Our sympathies are with Detective Mal Toohey (Joel Edgerton) right off the bat in FELONY, an Australian drama Edgerton also wrote the screenplay for. While chasing a suspect in the film's opening scene, Toohey takes a shot in the stomach. Fortunately he's wearing his bullet proof vest, but he was putting his life on the line for his job nonetheless. While celebrating his survival and a successful bust, Mal has a bit too much to drink. He's a cop, so he gets a pass at a sobriety checkpoint, and besides, he's not really that drunk, right? Drunk enough to sideswipe a 9 year old boy out riding his bike, it turns out.


To his credit, Mal calls the accident in and stays with the victim as paramedics and police arrive. But when giving his story of what happened, Mal bends the truth more than a little. At this point, it's safe to say our feelings towards Mal are a little more conflicted.

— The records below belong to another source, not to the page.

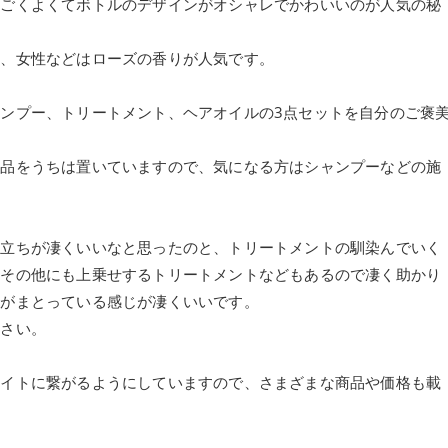
すごくよくてボトルのデザインがオシャレでかわいいのが人気の秘
り、女性などはローズの香りが人気です。
ンプー、トリートメント、ヘアオイルの3点セットを自分のご褒
商品をうちは置いていますので、気になる方はシャンプーなどの施
泡立ちが凄くいいなと思ったのと、トリートメントの馴染んでいく
はその他にも上乗せするトリートメントなどもあるので凄く助かり
りがまとっている感じが凄くいいです。
下さい。
サイトに繋がるようにしていますので、さまざまな商品や価格も載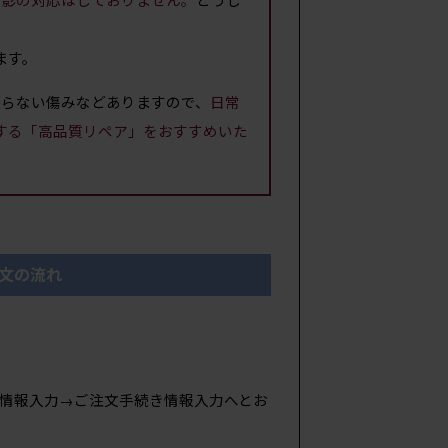
ます。
からない傷みなどありますので、
日常
する「高品質リペア」をおすすめいた
文の流れ
情報入力→ご注文手続き情報入力へとお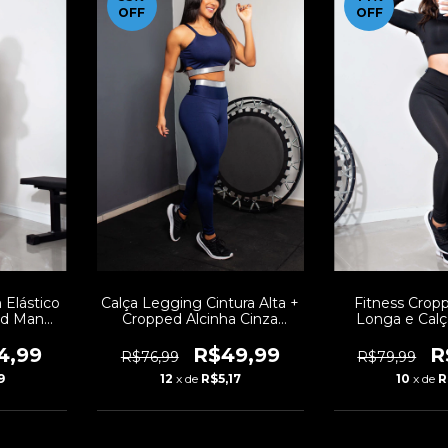
OFF
OFF
 Elástico
Calça Legging Cintura Alta +
Fitness Cro
ped Manga
Cropped Alcinha Cinza
Longa e Cal
Conjunto
Marinho com Elásticos
Preto Conjunt
 FRD6
Conjunto Fitness | REF:
REF: L
4,99
R$49,99
R
R$76,99
R$79,99
CCA5
9
12
x de
R$5,17
10
x de
R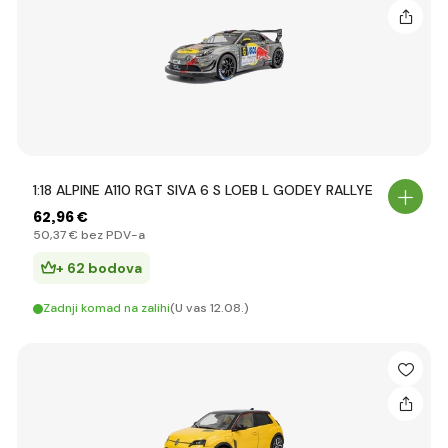
1:18 ALPINE A110 RGT SIVA 6 S LOEB L GODEY RALLYE
62
,96 €
50
,37 €
bez PDV-a
+ 62 bodova
Zadnji komad na zalihi
(U vas 12.08.)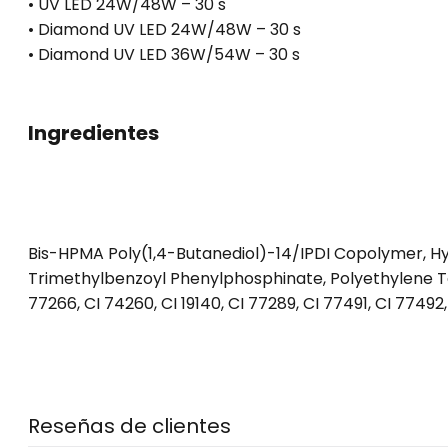
• UV LED 24W/48W – 30 s
• Diamond UV LED 24W/48W – 30 s
• Diamond UV LED 36W/54W – 30 s
Ingredientes
Bis-HPMA Poly(1,4-Butanediol)-14/IPDI Copolymer, Hy
Trimethylbenzoyl Phenylphosphinate, Polyethylene Tere
77266, CI 74260, CI 19140, CI 77289, CI 77491, CI 77492,
Reseñas de clientes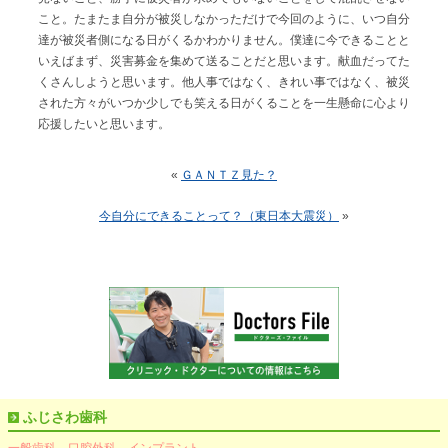
こと。たまたま自分が被災しなかっただけで今回のように、いつ自分
達が被災者側になる日がくるかわかりません。僕達に今できることと
いえばまず、災害募金を集めて送ることだと思います。献血だってた
くさんしようと思います。他人事ではなく、きれい事ではなく、被災
された方々がいつか少しでも笑える日がくることを一生懸命に心より
応援したいと思います。
«
ＧＡＮＴＺ見た？
今自分にできることって？（東日本大震災）
»
ふじさわ歯科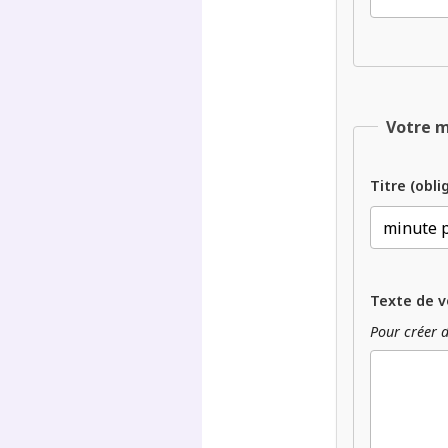
Votre 
Titre (obli
Texte de v
Pour créer d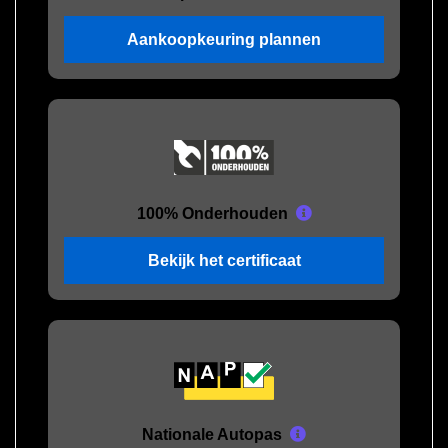
Aankoopkeuring plannen
100% Onderhouden
Bekijk het certificaat
Nationale Autopas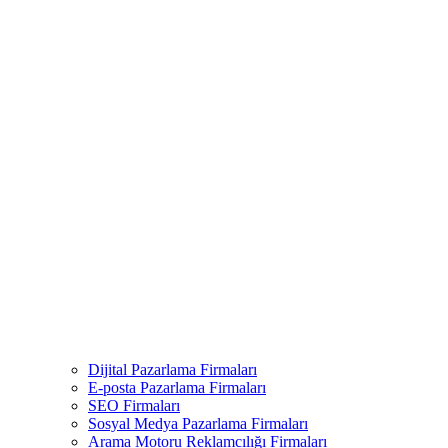
Dijital Pazarlama Firmaları
E-posta Pazarlama Firmaları
SEO Firmaları
Sosyal Medya Pazarlama Firmaları
Arama Motoru Reklamcılığı Firmaları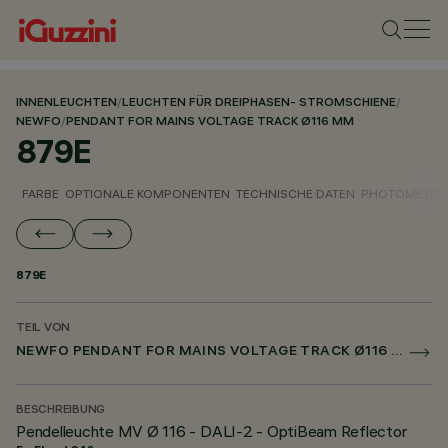
INNENLEUCHTEN
/
LEUCHTEN FÜR DREIPHASEN- STROMSCHIENE
/
NEWFO
/
PENDANT FOR MAINS VOLTAGE TRACK Ø116 MM
879E
FARBE
OPTIONALE KOMPONENTEN
TECHNISCHE DATEN
PHOTOMETRIS
879E
TEIL VON
NEWFO PENDANT FOR MAINS VOLTAGE TRACK Ø116 MM
BESCHREIBUNG
Pendelleuchte MV Ø 116 - DALI-2 - OptiBeam Reflector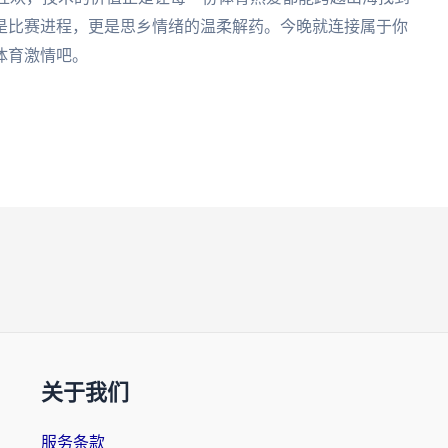
是比赛进程，更是思乡情绪的温柔解药。今晚就连接属于你
体育激情吧。
关于我们
服务条款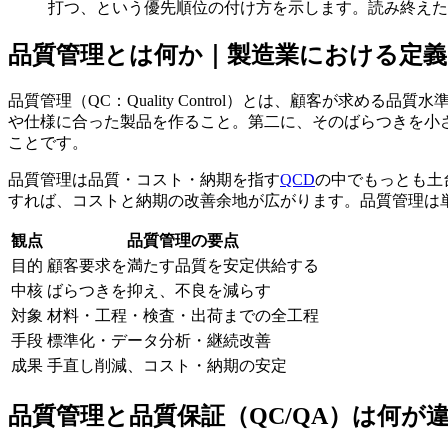
打つ、という優先順位の付け方を示します。読み終えた
品質管理とは何か｜製造業における定義
品質管理（QC：Quality Control）とは、顧客が
や仕様に合った製品を作ること。第二に、そのばらつきを小
ことです。
品質管理は品質・コスト・納期を指す
QCD
の中でもっとも土
すれば、コストと納期の改善余地が広がります。品質管理は
観点
品質管理の要点
目的
顧客要求を満たす品質を安定供給する
中核
ばらつきを抑え、不良を減らす
対象
材料・工程・検査・出荷までの全工程
手段
標準化・データ分析・継続改善
成果
手直し削減、コスト・納期の安定
品質管理と品質保証（QC/QA）は何が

Joining the uniformed officers at the scene are a couple of detectives: Corrupt veteran Carl Summer (Tom Wilkinson), and his straight arrow partner Jim Melic (Jai Courtney). Summer has a fair idea what really happened and does his best to cover for Mal. Jim, however, keeps digging into the case, much to his partner's chagrin. As for Mal, he seems to be suffering a crisis of conscience, almost admitting his culpability to the victim's mother while visiting at the hospital where the boy lies comatose. From there, the film takes a number of turns, some expected, others surprising. Ultimately it's not just about Mal taking responsibility for his actions, but the difficulty of anyone making any kind of right choice.

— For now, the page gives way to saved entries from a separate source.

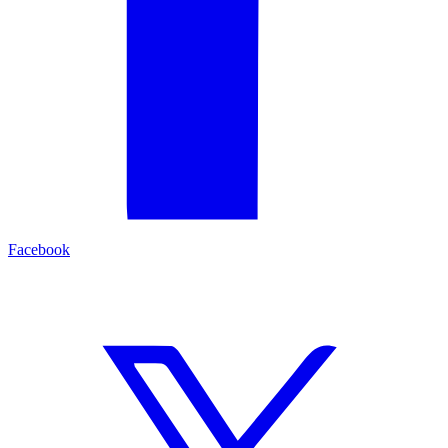
Facebook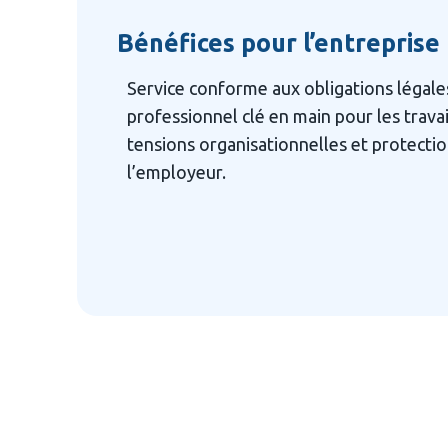
Bénéfices pour l’entreprise
Service conforme aux obligations légal
professionnel clé en main pour les travai
tensions organisationnelles et protection
l’employeur.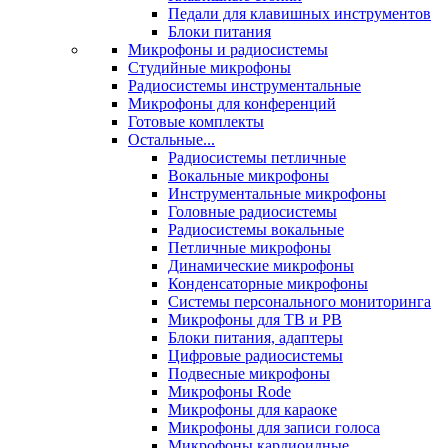
Педали для клавишных инструментов
Блоки питания
Микрофоны и радиосистемы
Студийные микрофоны
Радиосистемы инструментальные
Микрофоны для конференций
Готовые комплекты
Остальные...
Радиосистемы петличные
Вокальные микрофоны
Инструментальные микрофоны
Головные радиосистемы
Радиосистемы вокальные
Петличные микрофоны
Динамические микрофоны
Конденсаторные микрофоны
Системы персонального мониторинга
Микрофоны для ТВ и РВ
Блоки питания, адаптеры
Цифровые радиосистемы
Подвесные микрофоны
Микрофоны Rode
Микрофоны для караоке
Микрофоны для записи голоса
Микрофоны кардиоидные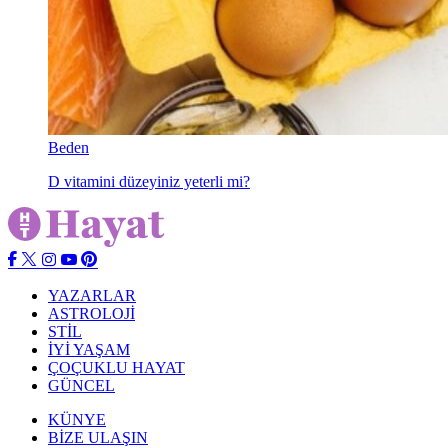
Beden
D vitamini düzeyiniz yeterli mi?
YAZARLAR
ASTROLOJİ
STİL
İYİ YAŞAM
ÇOÇUKLU HAYAT
GÜNCEL
KÜNYE
BİZE ULAŞIN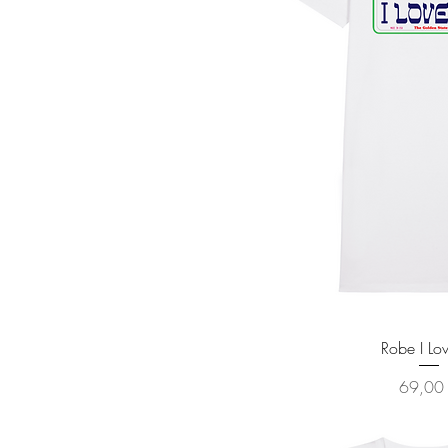
Aperçu ra
Robe I Lo
Prix
69,00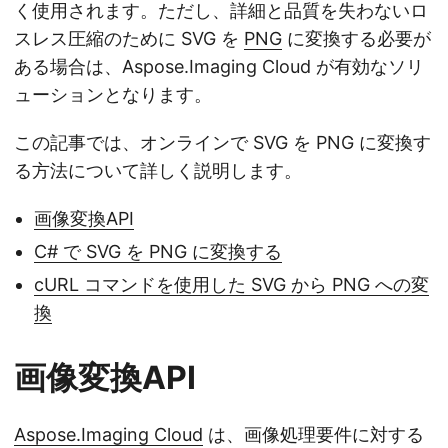
く使用されます。ただし、詳細と品質を失わないロ
スレス圧縮のために SVG を
PNG
に変換する必要が
ある場合は、Aspose.Imaging Cloud が有効なソリ
ューションとなります。
この記事では、オンラインで SVG を PNG に変換す
る方法について詳しく説明します。
画像変換API
C# で SVG を PNG に変換する
cURL コマンドを使用した SVG から PNG への変
換
画像変換API
Aspose.Imaging Cloud
は、画像処理要件に対する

Edgerton seems to have an affinity for this kind of character, as evinced by his portrayal of a husband hiding another dark secret in 2012's WISH YOU WERE HERE. Wilkinson is his usual excellent self, and Courtney shows that he's far better than most of the roles Hollywood has given him to date. Although his background is primarily in Australian television, director Mathew Saville's style is understated but absolutely cinematic, packing as much tension into conversations as some directors do in big action scenes. It all adds up to one of the year's most engaging and morally complex dramas. 3 ½ out of 4 stars.